### Text section
The Fractured Nation Interviews
If religion puts too many restrictions on imagination then imagination will surely die and insanity will settle in.
I fear this does not bode well, not only for the future of Canada but for the future of Western civilization, a civilization that the religion that came out of the desert of Arabia considers inferior and decadent, if not in deed, then in doctrine, and in the minds of the zealots should be eradicated from the face of the earth.
When writing Canada – The Fractured Nation Interviews I never expected or intended religion to occupy so much of the discussion. I expected most of the interviews to be about politics; about political decisions taken in the past, in the present and in the future that would lead to The Fracture in the hope that a discussion of these real and hypothetical decisions could stop Canada from becoming an historical footnote.
I did not intend for a religious thread to weave its way through three of the interviews. It was only as the interviews took shape that I realised that it could not have happened any other way.

### Excerpted records
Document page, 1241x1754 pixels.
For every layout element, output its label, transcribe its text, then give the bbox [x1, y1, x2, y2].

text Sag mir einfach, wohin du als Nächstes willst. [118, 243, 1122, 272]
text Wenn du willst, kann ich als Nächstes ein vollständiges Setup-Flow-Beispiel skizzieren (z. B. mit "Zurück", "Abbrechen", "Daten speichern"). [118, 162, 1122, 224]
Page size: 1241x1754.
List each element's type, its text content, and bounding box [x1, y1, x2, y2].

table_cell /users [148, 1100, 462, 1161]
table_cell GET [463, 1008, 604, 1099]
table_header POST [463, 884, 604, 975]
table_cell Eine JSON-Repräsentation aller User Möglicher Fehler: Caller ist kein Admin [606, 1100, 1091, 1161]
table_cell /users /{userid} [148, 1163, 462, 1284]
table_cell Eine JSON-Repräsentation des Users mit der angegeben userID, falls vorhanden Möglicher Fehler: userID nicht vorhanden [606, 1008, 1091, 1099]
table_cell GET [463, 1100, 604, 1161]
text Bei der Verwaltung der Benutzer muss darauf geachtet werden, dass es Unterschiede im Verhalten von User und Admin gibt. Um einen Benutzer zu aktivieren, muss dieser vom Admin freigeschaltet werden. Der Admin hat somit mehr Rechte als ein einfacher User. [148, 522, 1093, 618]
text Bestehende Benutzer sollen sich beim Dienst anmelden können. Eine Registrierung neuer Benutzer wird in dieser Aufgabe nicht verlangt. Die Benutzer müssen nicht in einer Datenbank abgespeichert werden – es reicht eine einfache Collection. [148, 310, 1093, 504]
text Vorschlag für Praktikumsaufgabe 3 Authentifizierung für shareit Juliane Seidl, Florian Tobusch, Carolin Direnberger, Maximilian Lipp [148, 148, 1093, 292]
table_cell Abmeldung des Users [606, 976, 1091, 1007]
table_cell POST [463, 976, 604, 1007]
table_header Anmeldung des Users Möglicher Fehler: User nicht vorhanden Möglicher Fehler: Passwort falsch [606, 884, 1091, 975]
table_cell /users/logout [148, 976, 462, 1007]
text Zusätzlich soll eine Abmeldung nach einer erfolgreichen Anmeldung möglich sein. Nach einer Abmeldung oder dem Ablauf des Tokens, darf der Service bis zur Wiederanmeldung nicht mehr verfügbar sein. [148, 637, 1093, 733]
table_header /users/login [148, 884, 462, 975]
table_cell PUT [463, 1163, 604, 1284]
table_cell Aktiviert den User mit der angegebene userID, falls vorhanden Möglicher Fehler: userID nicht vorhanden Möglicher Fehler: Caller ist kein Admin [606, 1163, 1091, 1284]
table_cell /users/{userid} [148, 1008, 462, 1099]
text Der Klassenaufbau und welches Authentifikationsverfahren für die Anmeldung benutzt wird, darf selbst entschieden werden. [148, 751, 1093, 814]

### Aim 1
Answer these questions from the Fractured Nation Interviews text.
(a) What will settle in if religion puts too many restrictions on imagination?
(b) What did the writer expect most of the interviews to be about?
(c) Through how many of the interviews does a religious thread weave?
### Aim 2
Output the passage of the Fractured Nation Interviews text starting with "I fear this" and going on through "of the earth.".

### Final answer 1
(a) Insanity.
(b) Politics.
(c) Three.

### Final answer 2
I fear this does not bode well, not only for the future of Canada but for the future of Western civilization, a civilization that the religion that came out of the desert of Arabia considers inferior and decadent, if not in deed, then in doctrine, and in the minds of the zealots should be eradicated from the face of the earth.